Can you carry on the essay about physics in thrillers and films, picking up right after its last sentence?

### Text provided
──────────────────────────────

It was Scotty’s iconic line from Star Trek, which of course broke the laws of physics every episode. This goes beyond Sci-Fi though and into the world of thrillers and adventure, whether books, TV or films.
The special effects geek in ‘When the Dust Settles’ explains to Maddy that if a film director wants a man thrown backwards by a shot from a puny 0.38, he’s not going to object. As a sometime scientist, the laws of physics as employed in fiction are important in maintaining my suspension of disbelief. All fiction requires this. We need to believe that lone investigator can crack the case that has the police baffled, that heroic archaeologist can find that lost city when everyone else has failed, that secret agent can overpower the evil genius’ goons. Even if we need to believe in magic, dragons, aliens or vampires, that belief comes easier if the non-fantastic elements of the plot match our own experience of universal laws.
Which is where physics come in. Action sequences can be difficult to portray in books. I sometimes think ‘who’s been punched? Whose hand is on whose throat? Where’s the knife now?’ so tend to keep action sequences simple in my Flint series. In ‘Glint..’ the immense Battle of Cambrai is portrayed poetically, with a taut single viewpoint conveying the confusion of battle without my character ducking from each shell and moving from ruin to ruin. Not only the laws of physics but the laws of chance seem to be against the men of the Royal Guernsey Light Infantry.
TV and film though thrives on action, and directors delight in breaking Mr Newton’s laws as well as those covering Thermodynamics, basic human physiology and statistical probability. Number one sin is hanging onto a cliff edge by the fingertips, leaping and grabbing ropes or chains or helicopter skids mid air. Just about possible for a stuntman or circus performer with a good deal of practice, not for our average hero. That pact with the scriptwriter is broken and I no longer believe what I’m being shown -even in fantasy such as the Hobbit trilogy. It’s also been done so many times before its just boring (sorry, Hooten & the Lady).
Falling from heights is in the same category. I was gratified to see the SAS hunk in the latest ‘Our Girl’ hospitalised after a mere 15-foot heroic dive onto a beach whilst grappling a terrorist (and using him to break the fall). Yes people can fall off mountains, out of tall trees, jump from planes into the sea and survive, but generally they will have multiple fractures or have their internal organs re-organised by the experience.

──────────────────────────────

### Given data
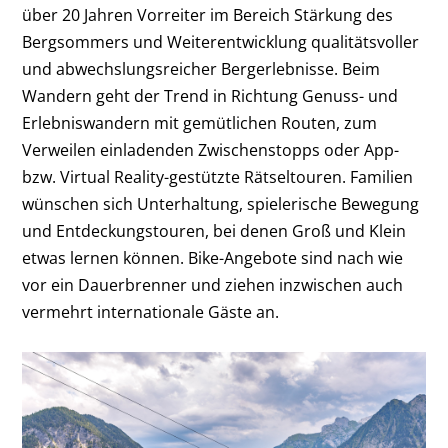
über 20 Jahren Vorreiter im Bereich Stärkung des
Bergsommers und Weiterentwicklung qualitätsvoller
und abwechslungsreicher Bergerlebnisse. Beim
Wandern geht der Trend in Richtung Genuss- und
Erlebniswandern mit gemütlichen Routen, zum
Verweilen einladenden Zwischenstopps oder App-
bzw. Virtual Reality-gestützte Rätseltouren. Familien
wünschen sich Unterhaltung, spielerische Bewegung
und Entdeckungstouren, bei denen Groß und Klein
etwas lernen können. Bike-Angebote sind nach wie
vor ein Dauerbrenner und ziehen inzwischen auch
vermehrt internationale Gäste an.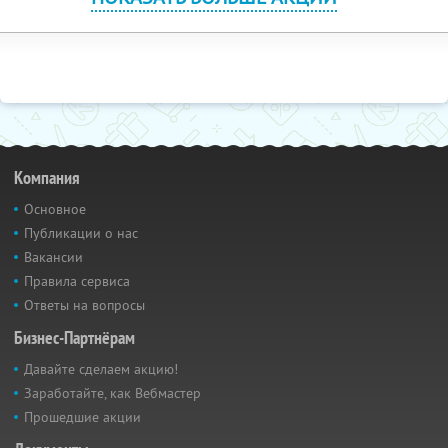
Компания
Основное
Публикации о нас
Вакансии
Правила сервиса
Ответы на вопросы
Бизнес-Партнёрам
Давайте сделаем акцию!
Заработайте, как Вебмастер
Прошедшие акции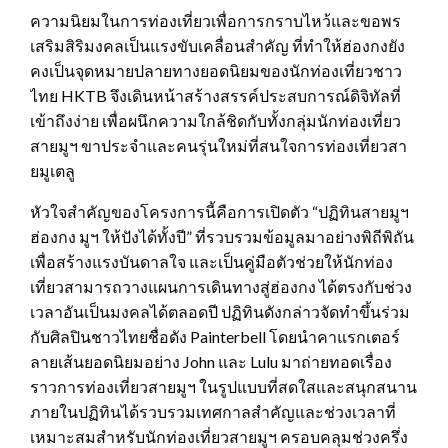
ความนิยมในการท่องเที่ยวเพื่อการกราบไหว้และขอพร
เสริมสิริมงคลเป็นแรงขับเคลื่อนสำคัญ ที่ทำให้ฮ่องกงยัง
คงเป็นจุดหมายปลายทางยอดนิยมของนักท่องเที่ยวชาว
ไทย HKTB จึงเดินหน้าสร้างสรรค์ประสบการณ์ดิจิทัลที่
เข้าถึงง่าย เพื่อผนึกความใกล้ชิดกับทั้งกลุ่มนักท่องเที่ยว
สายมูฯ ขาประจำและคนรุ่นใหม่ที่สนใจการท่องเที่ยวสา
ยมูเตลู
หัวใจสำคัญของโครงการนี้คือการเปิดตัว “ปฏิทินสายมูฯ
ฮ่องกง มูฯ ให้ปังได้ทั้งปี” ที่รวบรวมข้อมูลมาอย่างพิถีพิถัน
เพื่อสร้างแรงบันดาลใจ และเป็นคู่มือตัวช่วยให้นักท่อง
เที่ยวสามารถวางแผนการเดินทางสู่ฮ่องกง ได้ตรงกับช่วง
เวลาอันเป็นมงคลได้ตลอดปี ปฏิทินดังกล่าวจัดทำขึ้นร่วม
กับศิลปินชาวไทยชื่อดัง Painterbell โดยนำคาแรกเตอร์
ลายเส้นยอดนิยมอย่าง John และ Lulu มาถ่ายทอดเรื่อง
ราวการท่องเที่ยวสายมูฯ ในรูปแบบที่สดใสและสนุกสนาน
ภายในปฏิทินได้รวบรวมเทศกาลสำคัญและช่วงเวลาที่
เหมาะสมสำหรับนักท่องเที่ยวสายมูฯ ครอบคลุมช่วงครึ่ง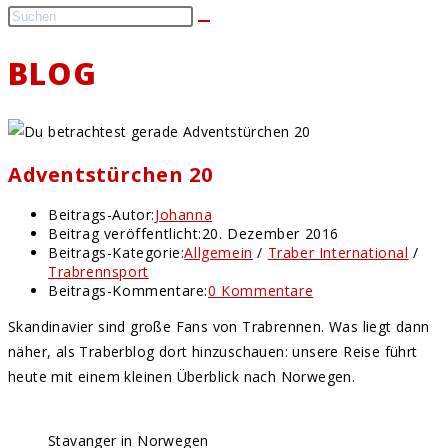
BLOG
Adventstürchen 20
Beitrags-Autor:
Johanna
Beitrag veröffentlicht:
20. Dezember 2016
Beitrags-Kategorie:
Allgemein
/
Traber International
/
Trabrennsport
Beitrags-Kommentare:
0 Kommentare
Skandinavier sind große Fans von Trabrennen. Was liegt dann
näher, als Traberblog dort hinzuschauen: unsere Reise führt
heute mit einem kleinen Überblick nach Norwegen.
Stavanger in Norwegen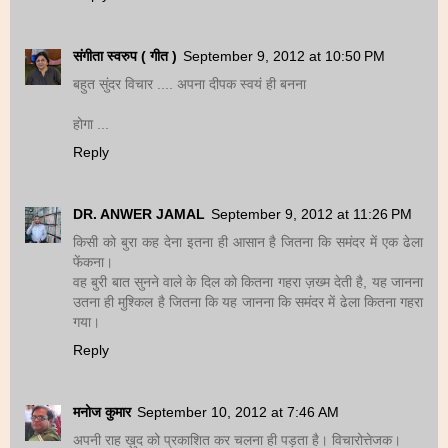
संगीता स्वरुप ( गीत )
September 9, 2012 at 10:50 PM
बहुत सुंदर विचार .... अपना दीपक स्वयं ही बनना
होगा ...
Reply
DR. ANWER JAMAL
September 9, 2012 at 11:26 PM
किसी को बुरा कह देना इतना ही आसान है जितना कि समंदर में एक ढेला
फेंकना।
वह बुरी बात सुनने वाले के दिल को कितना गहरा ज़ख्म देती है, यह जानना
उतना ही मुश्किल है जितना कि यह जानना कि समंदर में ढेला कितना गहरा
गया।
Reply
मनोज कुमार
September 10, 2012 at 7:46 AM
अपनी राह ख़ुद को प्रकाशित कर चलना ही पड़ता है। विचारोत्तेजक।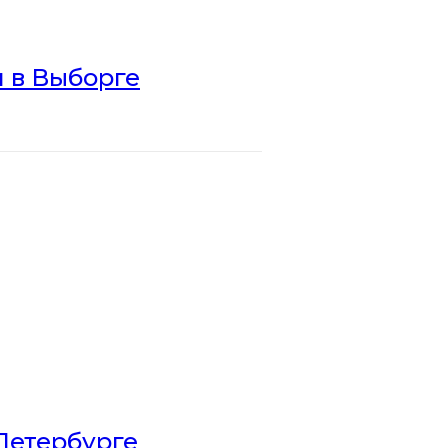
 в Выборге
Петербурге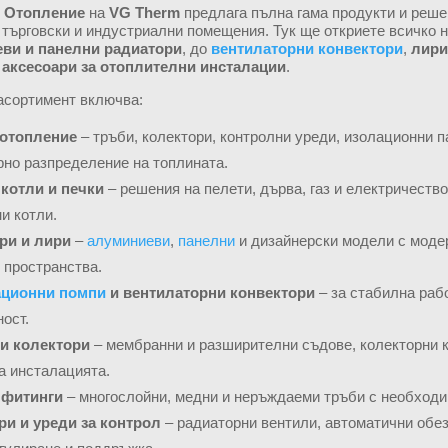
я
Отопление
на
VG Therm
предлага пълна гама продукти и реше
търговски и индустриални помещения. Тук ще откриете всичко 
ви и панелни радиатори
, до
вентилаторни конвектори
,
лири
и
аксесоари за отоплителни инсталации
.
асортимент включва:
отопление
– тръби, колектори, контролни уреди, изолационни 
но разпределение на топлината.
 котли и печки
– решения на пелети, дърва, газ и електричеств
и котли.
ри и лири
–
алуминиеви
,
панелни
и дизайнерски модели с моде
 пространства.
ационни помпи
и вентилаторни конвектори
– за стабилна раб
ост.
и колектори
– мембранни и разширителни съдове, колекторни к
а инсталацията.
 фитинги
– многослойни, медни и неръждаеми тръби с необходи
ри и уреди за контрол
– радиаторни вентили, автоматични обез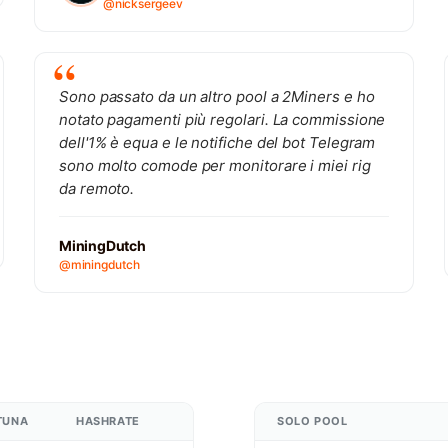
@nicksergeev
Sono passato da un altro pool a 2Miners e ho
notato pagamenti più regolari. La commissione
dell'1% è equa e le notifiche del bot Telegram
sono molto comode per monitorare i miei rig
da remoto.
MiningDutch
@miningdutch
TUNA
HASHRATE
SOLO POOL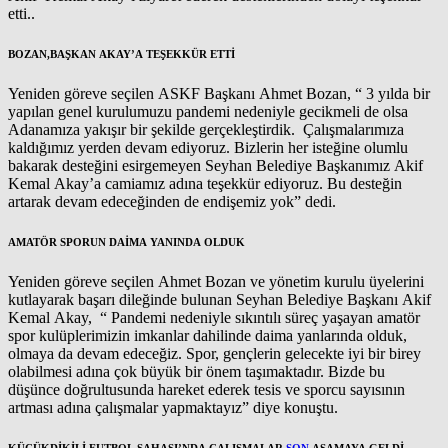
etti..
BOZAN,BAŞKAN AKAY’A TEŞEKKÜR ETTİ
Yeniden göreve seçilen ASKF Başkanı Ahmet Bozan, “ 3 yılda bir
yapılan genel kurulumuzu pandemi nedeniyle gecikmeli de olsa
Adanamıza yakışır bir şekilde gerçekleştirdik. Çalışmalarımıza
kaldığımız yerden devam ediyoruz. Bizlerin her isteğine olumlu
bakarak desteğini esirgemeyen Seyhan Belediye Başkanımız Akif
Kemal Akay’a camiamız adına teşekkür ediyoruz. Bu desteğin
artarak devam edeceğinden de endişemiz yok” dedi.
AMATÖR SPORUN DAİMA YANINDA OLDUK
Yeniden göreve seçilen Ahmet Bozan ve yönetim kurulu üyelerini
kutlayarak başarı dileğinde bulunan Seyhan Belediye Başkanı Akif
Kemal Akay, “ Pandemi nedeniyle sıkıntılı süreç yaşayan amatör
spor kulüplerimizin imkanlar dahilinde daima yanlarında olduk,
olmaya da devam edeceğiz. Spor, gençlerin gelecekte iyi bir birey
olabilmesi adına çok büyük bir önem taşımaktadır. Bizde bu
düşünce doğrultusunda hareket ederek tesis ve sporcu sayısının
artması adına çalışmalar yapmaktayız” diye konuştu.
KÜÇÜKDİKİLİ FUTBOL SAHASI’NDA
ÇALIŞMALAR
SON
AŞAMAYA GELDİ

──────────────────────────────

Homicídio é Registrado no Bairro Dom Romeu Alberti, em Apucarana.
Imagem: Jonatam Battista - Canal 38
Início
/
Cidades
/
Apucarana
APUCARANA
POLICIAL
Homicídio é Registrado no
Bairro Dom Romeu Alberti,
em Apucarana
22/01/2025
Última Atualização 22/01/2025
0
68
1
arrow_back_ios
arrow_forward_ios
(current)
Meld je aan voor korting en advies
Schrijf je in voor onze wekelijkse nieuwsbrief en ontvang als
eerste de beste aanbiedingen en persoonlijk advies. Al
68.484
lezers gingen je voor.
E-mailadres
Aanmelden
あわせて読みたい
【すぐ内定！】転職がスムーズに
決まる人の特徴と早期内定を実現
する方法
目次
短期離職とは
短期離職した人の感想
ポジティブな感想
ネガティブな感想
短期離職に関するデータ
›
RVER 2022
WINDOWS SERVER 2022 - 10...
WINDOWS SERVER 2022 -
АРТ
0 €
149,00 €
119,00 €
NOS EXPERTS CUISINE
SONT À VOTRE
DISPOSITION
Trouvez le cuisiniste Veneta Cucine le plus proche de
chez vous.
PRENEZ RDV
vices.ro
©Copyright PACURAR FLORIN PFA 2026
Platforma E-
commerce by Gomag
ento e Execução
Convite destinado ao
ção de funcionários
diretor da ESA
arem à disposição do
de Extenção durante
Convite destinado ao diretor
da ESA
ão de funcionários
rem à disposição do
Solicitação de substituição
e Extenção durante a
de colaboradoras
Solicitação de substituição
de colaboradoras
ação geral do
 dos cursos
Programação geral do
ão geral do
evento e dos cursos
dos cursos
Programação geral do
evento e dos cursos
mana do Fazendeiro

──────────────────────────────

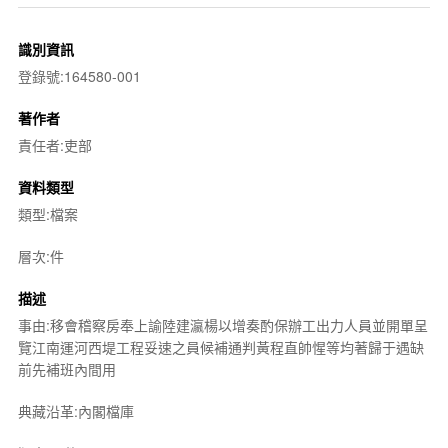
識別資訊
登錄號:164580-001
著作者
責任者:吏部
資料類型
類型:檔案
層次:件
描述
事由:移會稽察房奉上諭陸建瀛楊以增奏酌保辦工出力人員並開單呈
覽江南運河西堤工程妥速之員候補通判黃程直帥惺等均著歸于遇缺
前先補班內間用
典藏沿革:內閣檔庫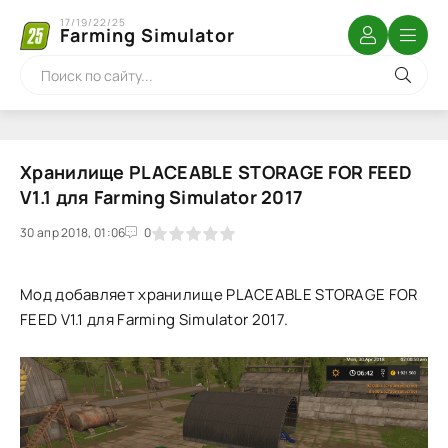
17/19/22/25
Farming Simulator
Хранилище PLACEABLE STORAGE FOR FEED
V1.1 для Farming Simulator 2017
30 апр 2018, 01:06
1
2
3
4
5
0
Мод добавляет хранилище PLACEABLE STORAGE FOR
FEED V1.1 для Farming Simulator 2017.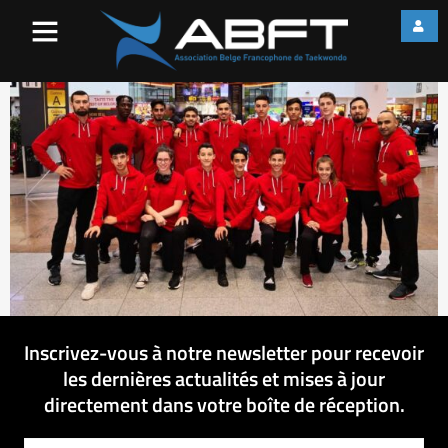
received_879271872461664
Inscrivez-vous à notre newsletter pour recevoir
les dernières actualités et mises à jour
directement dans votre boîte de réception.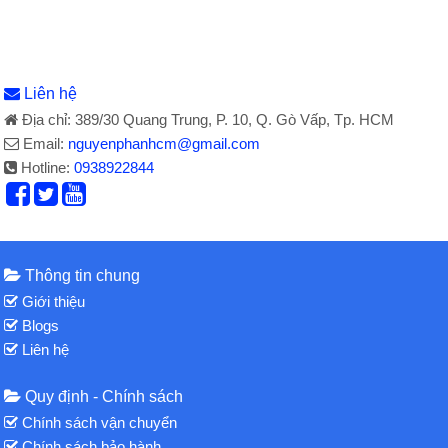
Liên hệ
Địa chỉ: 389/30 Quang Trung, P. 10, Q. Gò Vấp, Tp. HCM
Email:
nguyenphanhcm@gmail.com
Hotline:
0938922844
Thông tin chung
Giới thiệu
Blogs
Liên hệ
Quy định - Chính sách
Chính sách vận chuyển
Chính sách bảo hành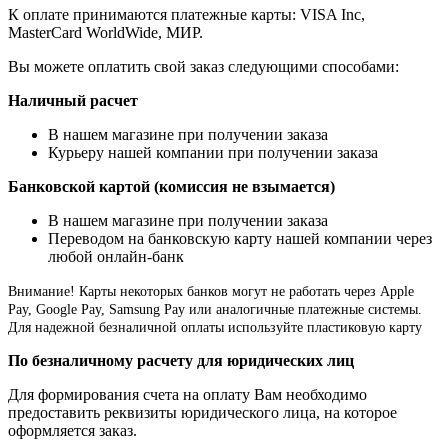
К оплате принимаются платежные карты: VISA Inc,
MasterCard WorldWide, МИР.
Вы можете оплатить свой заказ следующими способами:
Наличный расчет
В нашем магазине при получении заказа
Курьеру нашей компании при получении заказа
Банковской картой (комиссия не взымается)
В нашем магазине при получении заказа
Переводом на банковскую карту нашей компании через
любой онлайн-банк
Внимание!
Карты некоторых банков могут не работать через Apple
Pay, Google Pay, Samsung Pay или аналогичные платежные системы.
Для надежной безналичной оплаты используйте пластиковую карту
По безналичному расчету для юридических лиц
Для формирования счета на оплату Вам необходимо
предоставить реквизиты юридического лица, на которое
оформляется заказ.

──────────────────────────────

### Answer for the task
Kick-ass heroines fighting men. Okay if she has some special martial art she can deploy involving throws and dodges, or can stab with a pointed weapon fast and skilfully, but an average man is so much stronger than even an athletic woman. A fight involving fists, grappling, blows with edged weapons, or grabbing at a knife hand is likely to end just one way. Especially as our heroine is usually young, lithe and wearing impractical attire.
Then there’s ballistics. We’re getting better on the whole of recognising what a mess a bullet can make of the human body. The degree we portray this is largely dictated by the certificate we want our film to have, or whether it will be screened post-watershed. There is still room for the ‘bang you’re dead’ approach to gunfights, as seen in the Bond movies; we don’t want Saving Private Ryan every night. However there is danger in this fantasy approach to guns – our hero shoots on the move (very little chance of hitting anything), he shoots from the hip (little chance of hitting anything beyond a few feet away), he shoots with both hands (how does he aim?) or he blasts away with a machine gun (when the recoil means that after 4 or 5 shots his bullets will be going up in the air somewhere). This lack of reality may indeed help fuel the bizarre American love affair with firearms.
I won’t even mention car chases…
Peril is not exciting if our hero is not facing a risk of actual death or maiming. Yes we want them to survive and yes we know they are a cut above armchair adventurers such as me, but it is a lazy cheat to allow him/her to bend universal laws when the writer has written his hero into a corner. Much better if s/he can use their intelligence, training, experience and skill to get out of the situation. Rather than shout ‘Never!’ at the screen or throw the book down in disgust, we are instead impressed by the cleverness of the writer.